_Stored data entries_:
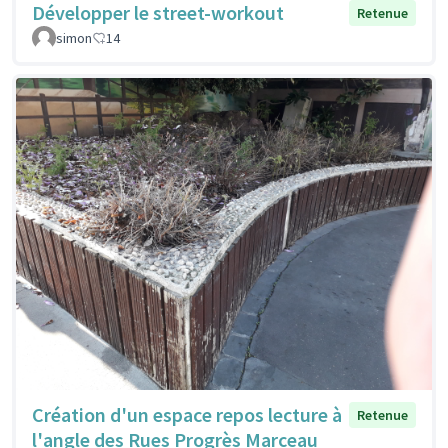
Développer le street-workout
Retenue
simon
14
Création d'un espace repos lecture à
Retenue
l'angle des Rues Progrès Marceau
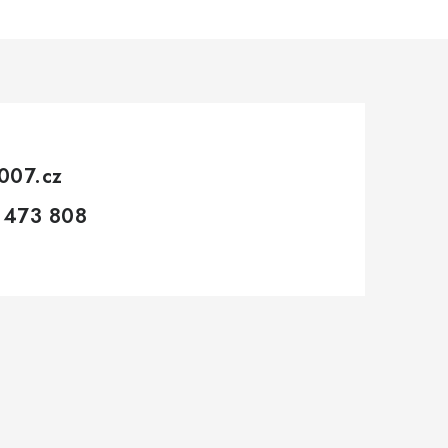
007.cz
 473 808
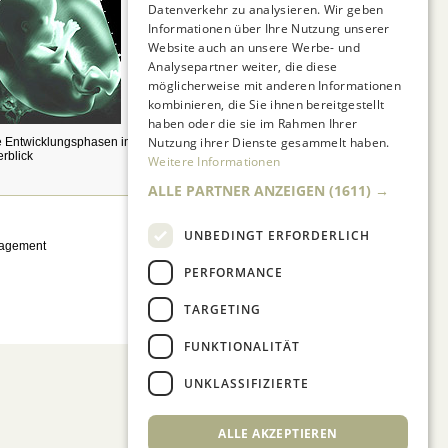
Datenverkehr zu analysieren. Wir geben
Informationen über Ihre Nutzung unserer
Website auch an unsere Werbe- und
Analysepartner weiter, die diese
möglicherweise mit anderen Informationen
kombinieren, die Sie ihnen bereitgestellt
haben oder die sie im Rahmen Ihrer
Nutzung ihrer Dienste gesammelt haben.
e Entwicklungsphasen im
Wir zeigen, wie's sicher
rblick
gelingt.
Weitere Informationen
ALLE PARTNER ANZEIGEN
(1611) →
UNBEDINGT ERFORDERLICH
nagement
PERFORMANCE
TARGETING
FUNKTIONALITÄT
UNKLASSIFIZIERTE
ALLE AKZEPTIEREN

...

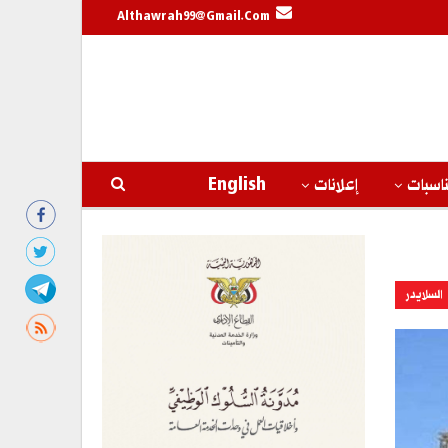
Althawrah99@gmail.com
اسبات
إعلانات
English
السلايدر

_WORK INSTRUCTIONS_: Every line above between the one containing "Développer le street-workout" and the one containing "ALLE AKZEPTIEREN", those two included, is to be printed exactly. No pictures go into the copy.

_YOUR RESPONSE_:
Développer le street-workout
Retenue
simon
14
Création d'un espace repos lecture à
Retenue
l'angle des Rues Progrès Marceau
007.cz
 473 808
Datenverkehr zu analysieren. Wir geben
Informationen über Ihre Nutzung unserer
Website auch an unsere Werbe- und
Analysepartner weiter, die diese
möglicherweise mit anderen Informationen
kombinieren, die Sie ihnen bereitgestellt
haben oder die sie im Rahmen Ihrer
Nutzung ihrer Dienste gesammelt haben.
e Entwicklungsphasen im
Wir zeigen, wie's sicher
rblick
gelingt.
Weitere Informationen
ALLE PARTNER ANZEIGEN
(1611) →
UNBEDINGT ERFORDERLICH
nagement
PERFORMANCE
TARGETING
FUNKTIONALITÄT
UNKLASSIFIZIERTE
ALLE AKZEPTIEREN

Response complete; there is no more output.